__EXERCISE INPUTS__.
************

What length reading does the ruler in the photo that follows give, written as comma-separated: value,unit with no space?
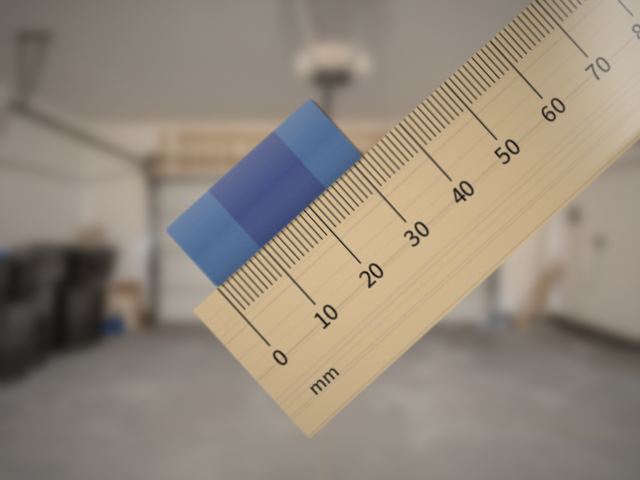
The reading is 32,mm
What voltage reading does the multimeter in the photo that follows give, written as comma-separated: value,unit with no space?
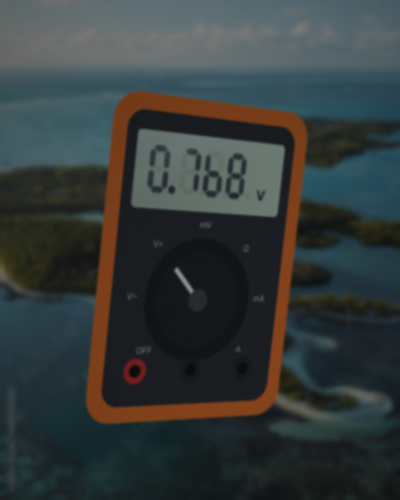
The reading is 0.768,V
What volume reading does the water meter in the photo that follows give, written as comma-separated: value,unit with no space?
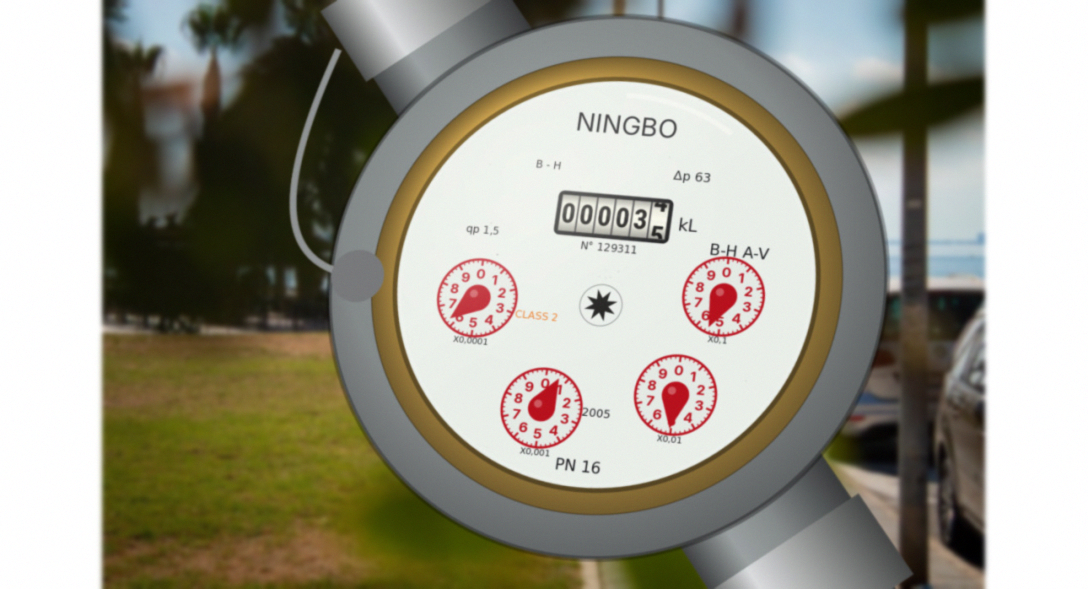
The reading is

************

__ASSIGNMENT__. Rewrite the data above, replacing "photo" with "image" everywhere and changing nothing else. Omit the pictures.

__TASK RESPONSE__.
What length reading does the ruler in the image that follows give, written as comma-separated: value,unit with no space?
The reading is 32,mm
What voltage reading does the multimeter in the image that follows give, written as comma-separated: value,unit with no space?
The reading is 0.768,V
What volume reading does the water meter in the image that follows give, written as comma-separated: value,unit with no space?
The reading is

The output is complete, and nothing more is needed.